Consigne |
Répondez brièvement à ces questions sur le texte ci-dessous :
(a) De quand date le communiqué de presse annonçant le « Conseil Théologique du CFCM » ?
(b) Comment appelait-on autrefois le conseil théologique ?
(c) Selon le président du CFCM, combien de membres compte ce conseil ?

L’Union des Mosquées de France (UMF) a exprimé ses craintes face à l’annonce faite par le bureau du CFCM de la mise en place de ce qu’il  a appelé le « Conseil Théologique du CFCM ». Cette annonce, via un communiqué de presse daté du 8 mai 2016, avait surpris les membres du Conseil d’Administration (CA) du CFCM et les présidents des CRCM qui n’ont été ni consultés ni informés de cette décision. 
Dans une déclaration au site saphirnews.com[1], le mercredi 11 mai 2016, le président du CFCM, M. Anouar Kbibech, qui juge ma réaction et celles des administrateurs dont six présidents de CRCMs « précipitée » se défend d’avoir commis une erreur : « Parler d’une surprise est totalement inapproprié alors que le conseil théologique est un vieux projet du CFCM (…) C’est un projet qu’on voulait concrétiser de longue date. (…) Dans mon discours d’orientation générale, j’avais fixé la mise en place d’un conseil théologique – qu’on appelait à l’époque commission théologique – comme une des priorités de la direction collégiale ». Dans cette même déclaration, il dit que « le projet a été évoqué publiquement à de multiples reprises, dernièrement lors de la réunion de l’instance de dialogue avec l’islam en mars dernier».
Le président du CFCM considère le fait d’avoir évoqué à certaines occasions son intention de mettre en place ce conseil théologique est synonyme de concertation et de consultation. Le discours d’orientation générale dont il parle a été prononcé devant des journalistes lors d’une conférence de presse. Les administrateurs ont en pris connaissance par la presse!
Entre évoquer dans un discours l’intention de proposer un projet de conseil théologique et le mettre en place, il y a bien une différence ! Les administrateurs et les présidents des CRCMs doivent être parties prenantes du projet dans ses différentes étapes.  Comme dans toute association, les grandes décisions sont prises par leur Conseil d’Administration qui charge le bureau exécutif de les mettre en oeuvre. Ne pas associer les administrateurs au processus de concertation sur les modalités de la mise en place de ce « Conseil Théologique »  et annoncer la clôture de sa première réunion, via encore un communiqué de presse à une semaine de la réunion du Conseil d’Administration, est plus qu’une erreur, c’est une faute.
Par ailleurs, le président du CFCM interrogé sur les membres de ce « Conseil Théologique », nous apprend qu’ils sont au nombre de 22. Leur liste qui n’a pas encore été rendue publique « va être soumise au Conseil d’Administration ce samedi et elle devrait être élargie avant la première session du conseil théologique, après l’été et le Hajj, probablement entre octobre et mi-novembre»[2]. A noter que l’ordre du jour de ce CA de samedi ne fait aucune allusion à ce sujet, à moins qu’il le considère comme un simple point dans la rubrique « Divers ».

Données fournies |
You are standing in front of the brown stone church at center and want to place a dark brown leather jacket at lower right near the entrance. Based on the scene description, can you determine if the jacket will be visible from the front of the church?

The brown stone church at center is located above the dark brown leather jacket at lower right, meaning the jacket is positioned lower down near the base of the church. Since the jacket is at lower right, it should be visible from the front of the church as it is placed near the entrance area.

Réponse |
(a) Du 8 mai 2016.
(b) Commission théologique.
(c) 22 membres.